TWO LOCALS are vying to be the world’s first women to swim the treacherous 27km Green Island to Cairns• Ocean crossing, dubbed Australia’s equivalent of the English Channel, for the charity event Swimming the Gap. The swim, which raises funds for AFL Cape York House Foundation, is one of the world’s largest ocean swims, with only six people ever successfully completing it. However, fourth-year Cairns medical student Harriet Grant, and local swim teacher, Kaname Woodfield, are set to change that. Both Masters Swimming Queensland champions Harriet and Kaname said knowing they were helping a worthwhile local charity gave them the motivation they needed to commit to the extreme ocean challenge.
“l ‘ve never done marathon swimming before, and knowing I am helping to make a difference in local children’s lives helps me push and challenge myself to achieve it,” Harriet said. “Plus having a good cause to focus on takes your mind off the sharks, crocodiles and other marine creatures out there.” With the event in its second year, the pair will embark on a gruelling 10-week training schedule, following in the footsteps of Swimming the Gap founders Jesse O’Hara and Marijn Kerkhoven. The ladies will swim from Green Island to Yorkeys Knob under marathon conditions, meaning it will be a nonstop, up to ten-hour, open ocean swim of 27 kilometres – if they swim straight. If the girls veer off course or the wind isn’t in their favour, it could be more than 30 kilometres.
Kaname says she feels the strongest she’s ever felt after taking home 13 medals at the Masters Swimming Queensland State championships this year. She knows it’s mind over matter to swim distance in the open ocean. Feeling only a little bit worried, Kaname is confident that she can swim the distance, spurred on by the thought of raising funds for the Foundation. “To get there alone would be hard, but I have amazing support from Harriet. We train together and cheer each other on,” Kaname said. AFL Cape York General Manager Rick Hanlon OAM said he is in awe of the girls and hopes Swimming the Gap will become an annual event attracting people from all over.

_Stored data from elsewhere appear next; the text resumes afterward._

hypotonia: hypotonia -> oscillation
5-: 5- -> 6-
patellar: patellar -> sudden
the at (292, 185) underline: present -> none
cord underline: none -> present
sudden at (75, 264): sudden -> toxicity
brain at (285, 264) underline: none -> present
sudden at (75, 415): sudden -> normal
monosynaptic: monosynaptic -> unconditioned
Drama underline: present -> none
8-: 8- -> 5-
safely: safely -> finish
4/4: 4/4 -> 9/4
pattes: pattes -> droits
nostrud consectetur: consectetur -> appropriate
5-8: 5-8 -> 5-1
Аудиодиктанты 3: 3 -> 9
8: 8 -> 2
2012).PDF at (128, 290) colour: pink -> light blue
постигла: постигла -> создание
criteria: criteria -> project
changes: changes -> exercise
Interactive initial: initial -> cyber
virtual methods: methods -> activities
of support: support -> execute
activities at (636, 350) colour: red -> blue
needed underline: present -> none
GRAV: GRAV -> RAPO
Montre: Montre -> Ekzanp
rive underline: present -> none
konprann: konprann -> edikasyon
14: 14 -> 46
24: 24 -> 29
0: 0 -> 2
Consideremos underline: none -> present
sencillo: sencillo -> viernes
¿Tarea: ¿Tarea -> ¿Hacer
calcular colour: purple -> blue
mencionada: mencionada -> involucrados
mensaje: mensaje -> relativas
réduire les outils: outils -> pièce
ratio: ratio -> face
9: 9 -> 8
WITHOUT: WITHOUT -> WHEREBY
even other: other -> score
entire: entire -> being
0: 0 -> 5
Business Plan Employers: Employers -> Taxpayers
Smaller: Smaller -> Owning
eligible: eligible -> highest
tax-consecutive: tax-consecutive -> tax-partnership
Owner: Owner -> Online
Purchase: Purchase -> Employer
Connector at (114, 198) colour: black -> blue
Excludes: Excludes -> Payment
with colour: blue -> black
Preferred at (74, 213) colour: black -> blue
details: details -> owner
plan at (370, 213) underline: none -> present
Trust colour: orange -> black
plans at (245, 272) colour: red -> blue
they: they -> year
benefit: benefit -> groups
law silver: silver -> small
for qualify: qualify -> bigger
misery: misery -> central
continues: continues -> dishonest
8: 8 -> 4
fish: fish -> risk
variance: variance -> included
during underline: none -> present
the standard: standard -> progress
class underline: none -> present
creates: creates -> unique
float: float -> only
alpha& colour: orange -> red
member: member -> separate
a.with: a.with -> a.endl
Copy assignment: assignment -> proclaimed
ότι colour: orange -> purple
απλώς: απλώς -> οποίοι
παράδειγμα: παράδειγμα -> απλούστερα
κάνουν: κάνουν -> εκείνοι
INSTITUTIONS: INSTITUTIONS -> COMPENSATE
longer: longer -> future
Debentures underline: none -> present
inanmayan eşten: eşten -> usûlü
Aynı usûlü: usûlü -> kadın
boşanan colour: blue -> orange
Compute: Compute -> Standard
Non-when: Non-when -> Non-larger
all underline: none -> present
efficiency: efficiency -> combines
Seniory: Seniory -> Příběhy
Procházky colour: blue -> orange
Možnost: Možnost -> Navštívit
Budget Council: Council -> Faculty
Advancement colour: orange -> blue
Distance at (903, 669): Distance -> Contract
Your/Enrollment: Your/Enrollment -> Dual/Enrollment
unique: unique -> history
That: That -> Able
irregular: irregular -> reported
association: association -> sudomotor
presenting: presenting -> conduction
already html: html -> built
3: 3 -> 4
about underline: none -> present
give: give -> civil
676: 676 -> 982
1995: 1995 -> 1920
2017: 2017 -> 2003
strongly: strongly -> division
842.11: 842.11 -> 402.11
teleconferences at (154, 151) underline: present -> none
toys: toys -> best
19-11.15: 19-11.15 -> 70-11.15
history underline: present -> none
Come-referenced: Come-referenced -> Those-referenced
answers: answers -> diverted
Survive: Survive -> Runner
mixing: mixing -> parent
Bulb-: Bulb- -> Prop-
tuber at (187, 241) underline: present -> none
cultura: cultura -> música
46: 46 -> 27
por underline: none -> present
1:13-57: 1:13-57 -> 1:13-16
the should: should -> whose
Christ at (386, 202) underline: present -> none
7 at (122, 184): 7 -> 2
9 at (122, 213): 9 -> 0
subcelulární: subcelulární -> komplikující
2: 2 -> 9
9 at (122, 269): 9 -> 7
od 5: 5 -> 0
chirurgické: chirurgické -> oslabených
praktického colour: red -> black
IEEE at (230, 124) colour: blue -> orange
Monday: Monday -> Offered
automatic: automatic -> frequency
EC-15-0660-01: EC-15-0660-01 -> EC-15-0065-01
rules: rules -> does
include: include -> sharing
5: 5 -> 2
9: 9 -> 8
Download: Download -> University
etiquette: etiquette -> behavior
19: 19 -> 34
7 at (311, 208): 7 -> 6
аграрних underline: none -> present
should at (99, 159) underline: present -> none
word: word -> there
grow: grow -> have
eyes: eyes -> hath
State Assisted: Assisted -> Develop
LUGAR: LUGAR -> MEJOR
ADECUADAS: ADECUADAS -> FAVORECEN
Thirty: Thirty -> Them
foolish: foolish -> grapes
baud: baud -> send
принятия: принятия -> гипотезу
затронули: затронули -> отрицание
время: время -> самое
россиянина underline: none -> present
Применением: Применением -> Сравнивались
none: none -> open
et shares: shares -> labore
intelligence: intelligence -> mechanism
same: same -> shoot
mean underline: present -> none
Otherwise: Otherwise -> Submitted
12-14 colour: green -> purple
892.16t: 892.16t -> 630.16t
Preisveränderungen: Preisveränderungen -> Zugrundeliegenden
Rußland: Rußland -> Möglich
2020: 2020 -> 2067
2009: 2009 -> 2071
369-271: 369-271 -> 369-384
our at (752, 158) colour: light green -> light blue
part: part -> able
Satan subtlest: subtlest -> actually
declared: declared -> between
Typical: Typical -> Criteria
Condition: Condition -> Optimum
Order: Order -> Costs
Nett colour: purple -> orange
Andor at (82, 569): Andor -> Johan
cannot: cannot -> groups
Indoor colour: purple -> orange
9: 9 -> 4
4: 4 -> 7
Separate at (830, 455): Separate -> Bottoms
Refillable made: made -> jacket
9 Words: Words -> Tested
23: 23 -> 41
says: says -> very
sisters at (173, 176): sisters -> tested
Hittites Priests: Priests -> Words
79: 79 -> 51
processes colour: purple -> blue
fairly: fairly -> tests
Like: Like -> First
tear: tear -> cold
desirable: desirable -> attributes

The money from Jesse and Marijn’s inaugural swim was extremely vital to the Foundation because it went into the well-being program for the students. Well-being support is really important for young people when they are coming from a remote community to a boarding environment for up to 40 weeks a year,” Mr Hanlon said. I’m in awe of them. To be able to swim 27 k’s in the ocean and ten hours in the water is extreme athleticism. You’re using your whole body, and it’s an amazing feat.” To donate to the swimming, visit: mycause.com.au.
About AFL Cape YorkHouse Foundation AFL Cape York House Foundation’s purpose is to support disadvantaged students and families participating in AFL Cape York coordinated programs in the areas of Education, Well Being Support, AFL Pathways, Careers, Transition, Residential Care and Outreach Programs.
AFL Cape York Boys and Girls Houses, are purpose-built facilities aiming to provide accommodation, educational, employment and training opportunities for young Aboriginal and Torres Strait Islander men and women from some of Far North Queensland’s most remote communities in a culturally appropriate, safe and secure residential environment to ensure every boarding student has the opportunity to transition successfully into what they want to pursue.
AFL Cape York House aims to assist the transition from remote communities by working with families and the individual on their transition support. We provide a supportive and structured environment that is centred around culture and family by building positive relationships and skills as they transition through secondary school. Construction of AFL Cape York House – Boys boarding facility was completed in January 2013 and can support a capacity of 48 young men. AFL Cape York House – Girls facility opened its doors for 50 young women in 2019.